## 練習問題:
A – タイの女性管理職についての記事から、時刻を表す語句をすべて書き出してください。
B – 記録の中で「Após efetuar qualquer」を含む行から記録の最後の行までを、その行も含めてそのまま引用してください。

--- ページ抜粋 ---

部下も息子も育てる 頼れるママさん管理職
日本に比べて女性の社会進出が進んでいるといわれるタイ。B-EN-Gタイでも管理職8人のうち3人が女性だ。そのうちの一人であるSirinapa Yamunee(ニックネーム:トゥック)(34)は2019年に長男を出産後、わずか2カ月で職場復帰。育児に奮闘しながら、B-EN-Gのグローバル会計パッケージ「mcframe GA」の導入サポートや、アフターフォローを行う部門のマネジャーとして多忙な日々を送っている。
家事も仕事もモーレツ
トゥックの朝は慌ただしい。午前5時過ぎに起床。生後11か月の長男のミルクの準備などを急いで済ませると、夫とともに6時過ぎには家を出る。車で20分離れた場所に住む母に長男を預けた後、バスと電車を乗り継いで8時頃に出勤する。
出勤後は、顧客の相談対応や7人いる部下の指導で息つく暇もない。以前は午後8時過ぎまで残業することも珍しくなかったが、「出産を経験し、意識が変わった」という。
できる限り仕事を効率的にこなすようにし、定時の午後5時に退勤。夕食が終わった後は、長男を遊ばせながら洗濯や掃除を同時にこなす。買い物はオンラインショップを利用し、週末は食事を作り置きして冷凍するなど「時短術」を駆使する。

--- 分析用データ ---

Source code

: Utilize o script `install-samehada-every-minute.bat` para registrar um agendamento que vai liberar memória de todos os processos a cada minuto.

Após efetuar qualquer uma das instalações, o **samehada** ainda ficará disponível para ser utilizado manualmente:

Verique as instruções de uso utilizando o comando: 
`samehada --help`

---

## 解答例:
A –
午前5時過ぎ
6時過ぎ
8時頃
午後8時過ぎ
午後5時

B –
Após efetuar qualquer uma das instalações, o **samehada** ainda ficará disponível para ser utilizado manualmente:

Verique as instruções de uso utilizando o comando: 
`samehada --help`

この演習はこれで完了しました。